====== Extracted text
This is the third meeting of Book Group Expo, which is the mastermind of Anne Kent, Kathi Kamen Goldmark, and Suzanne Pari. They work for months to put together provocative panels that combine established and emerging authors.


The Expo kicked off Friday night with a cocktail party for authors and moderators. There was lots of wine and little food, which meant that shortly into the evening the conversations were a little more honest and revealing than average. A complaint about a bad review was met with similar confessions of despair about other bad reviews. Authors traded tips on how to be gracious to readers without having to endlessly repeat themselves. The star power was high: the authors included Julia Glass, Andre Debus III, Gail Tsukiyama, Garth Stein, Janelle Brown, Joshua Henkin, Diana Spechler, John Nathan, Selden Edwards, Marisa De Los Santos, Julia Flynn Siler, and David Corbett. I am sure there were many others I did not recognize in my two-glasses-of-wine-on-an-empty-stomach-haze.


At the end of the evening, Sam Barry was playing tunes on a white grand piano in the corner. Kathi Kamen Goldmark was leading a group of the less-musically gifted in song, and revelry filled the room.


The next morning I moderated a panel called Self-Discovery Through Friendship. It was very well-attended, probably because Kate Jacobs, the author of the very popular The Friday Night Knitting Club was there. (The book has sold more than one million copies and the sequel, Knit Two, comes out Nov. 25th) Annie Barrows, the co-author of the best-selling Guernsey Literary and Potato Peel Society, was also a huge draw. The book, co-written with her aunt Mary Ann Shaffer, who died before she saw its great success, is on the New York Times, San Francisco Chronicle, and Amazon best seller lists.


The other authors were Ron Carlson, who heads up the fiction writing program at the University of California at Irving. He is the author of many short stories, as well as Five Skies, a beautifully written novel about three men on a construction project in Idaho. Carlson so accurately captures the way men communicate – or don’t communicate – in this book. The three men, all wounded at the start of the book, work side by side constructing a road and ramp in a pristine part of paradise. Carlson describes in detail the construction and it, in essence, becomes a character in a book.
============
Instructions —
[1] Return the portion of the Book Group Expo account that opens with the words containing "The other authors" and closes with "character in a book.".
[2] According to the Book Group Expo account, how many copies has The Friday Night Knitting Club sold?
[3] Write what comes next in the Book Group Expo account, picking up after its final sentence.
The material after the Book Group Expo account is separate from it.
====== Information supplied
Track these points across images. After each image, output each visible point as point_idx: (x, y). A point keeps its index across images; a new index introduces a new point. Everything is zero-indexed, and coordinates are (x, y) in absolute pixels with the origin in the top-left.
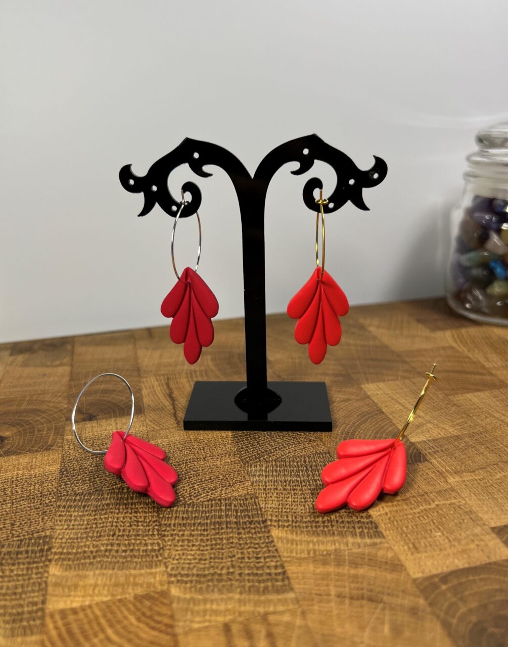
============
Solved problems —
[1]
The other authors were Ron Carlson, who heads up the fiction writing program at the University of California at Irving. He is the author of many short stories, as well as Five Skies, a beautifully written novel about three men on a construction project in Idaho. Carlson so accurately captures the way men communicate – or don’t communicate – in this book. The three men, all wounded at the start of the book, work side by side constructing a road and ramp in a pristine part of paradise. Carlson describes in detail the construction and it, in essence, becomes a character in a book.

[2] More than one million copies.

[3]
The last author was Deborah Copaken Kogan, whose first novel, Between Here and April, has just been released. Kogan also wrote the memoir Shutterbabe, and a memorable essay in The New Yorker about her son, an actor.


I had not realized before the panel that Kogan’s book is based on her life. It tells the story Elizabeth, whose best friend in first grade suddenly disappears. No one explains the girl's disappearance and it is not until years later that Elizabeth, by then a successful journalist, discovers that April was murdered by her mother. The book follows Elizabeth’s quest to better understand what happened.


Cogan spent three years trying to write this book as non-fiction but finally realized that the facts could not sufficiently explain what drove a young mother to kill her children. So she fictionalized the book to get close to the truth. The audience really responded to her story.


The rest of the day was spent in a whirl of talking, talking, talking, gawking, and thumbing through the huge number of books for sale.

2 comments:

Susanne Pari said...

Frances, what a wonderful entry about Book Group Expo. Thank you. As one of the organizers, I never know if/how people are enjoying the event; I just run around trying to extinguish the flames I feel licking at my hair. I'm so glad that you felt at ease at the Friday night party, that you enjoyed your salon, which I heard you moderated beautifully (I never doubted it), and that you met some new writer friends whose books you can and have touted. Thank you! Most of all, I'm glad we had your books for sale. Mozeltov!

Anonymous said...

This is a great event for book lovers. Thanks for posting about it.